CZI to help firms grow market share in region

Golden Sibanda Senior Business Reporter
The Confederation of Zimbabwe Industries (CZI), says it will shift focus to increasing local firms’ share of the domestic and regional markets once the country has fully achieved currency stability.

This is part of the manufacturing industry lobby group’s three phase industrialisation strategic framework.

The first phase covered the period 2019 to 2020 and was focused on establishing a stable and competitive local currency.

The business lobby group said ultimately, its goal was to double industry’s contribution to the gross domestic product (GDP) and share of manufactured value added products.

CZI pointed out that the foreign exchange auction system, which has helped stabilise the exchange rate, prices and seen businesses access foreign currency on the formal market, was one of its many proposals to authorities.

The auction, introduced on June 23, has seen massive improvement across the economy, which has been haunted by exchange rate-driven galloping inflation since reintroduction of local currency last year, following a decade long hiatus.

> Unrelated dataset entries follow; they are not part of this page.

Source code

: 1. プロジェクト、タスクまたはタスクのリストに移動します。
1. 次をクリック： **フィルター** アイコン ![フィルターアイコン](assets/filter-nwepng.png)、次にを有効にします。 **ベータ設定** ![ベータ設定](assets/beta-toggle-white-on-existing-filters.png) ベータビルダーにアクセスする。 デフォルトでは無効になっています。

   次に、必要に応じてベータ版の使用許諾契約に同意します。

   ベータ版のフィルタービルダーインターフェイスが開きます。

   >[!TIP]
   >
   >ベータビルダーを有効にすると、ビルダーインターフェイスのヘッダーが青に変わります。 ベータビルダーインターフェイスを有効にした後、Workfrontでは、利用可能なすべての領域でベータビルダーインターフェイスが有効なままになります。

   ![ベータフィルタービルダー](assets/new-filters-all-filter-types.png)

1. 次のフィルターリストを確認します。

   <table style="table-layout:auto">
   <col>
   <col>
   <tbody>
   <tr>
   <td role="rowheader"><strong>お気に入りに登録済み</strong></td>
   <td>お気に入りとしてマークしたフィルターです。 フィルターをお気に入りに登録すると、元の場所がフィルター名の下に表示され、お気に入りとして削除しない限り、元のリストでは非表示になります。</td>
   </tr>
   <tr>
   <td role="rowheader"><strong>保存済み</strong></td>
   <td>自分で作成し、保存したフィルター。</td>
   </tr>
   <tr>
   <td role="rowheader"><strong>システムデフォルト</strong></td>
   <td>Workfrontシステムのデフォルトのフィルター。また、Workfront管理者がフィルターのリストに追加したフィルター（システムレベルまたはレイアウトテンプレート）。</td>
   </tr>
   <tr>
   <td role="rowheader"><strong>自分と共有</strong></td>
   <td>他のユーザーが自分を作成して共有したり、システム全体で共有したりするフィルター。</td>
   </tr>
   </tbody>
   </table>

The next phase, CZI said, will be domestic and regional market capture, export diversification, and integration in the regional and global value chains. This will be for the period 2021 to 2030.

From 2030 and beyond, the lobby group said the goal was driving specialisation in lucrative and labour/skills intensive production.

The period tallies with the current Government’s vision to transform Zimbabwe into an upper middle class economy with a per capita of over US$3500 monthly.

“The ultimate goal for the business representative body is to double the share of manufacturing value added in gross domestic product to 20 percent by 2030 from the current 8.9 percent.

“Efforts will also be made towards increasing the share of medium-and-high-technology production in total manufacturing value-added from less than 15 percent to 35 percent by 2030 as well as increase share of industrial employment from 7 percent to 40 percent by 2030.

Zimbabwe has over the last two decades seen companies closing down due to a combination of factors that included poor economic policies and impact of Western sanctions.

The economic crisis decimated nearly 50 percent of the domestic economy, forcing the country to depend on imports, which has increased appetite for foreign currency and exchange rate pressures, and rapid growth of an informal economy.

Similarly, this has resulted in unbalanced productivity growth, liquidity challenges, low domestic demand, unavailability of adequate funding, hyperinflation, obsolete machinery, low capacity utilisation and influx of cheap imported goods.

CZI said earlier this year industrial capacity had fallen to from highs of around 47 percent during the dollarisation era to about 33 percent and was forecast to deep further into the 20s.

The 33 percent capacity utilisation figure is similar to figures that were recently presented to Cabinet recently by the Ministry of Industry and Commerce.

The Government argues that industry was seriously affected by national lockdowns that were implemented to help curb the spread of Covid-19.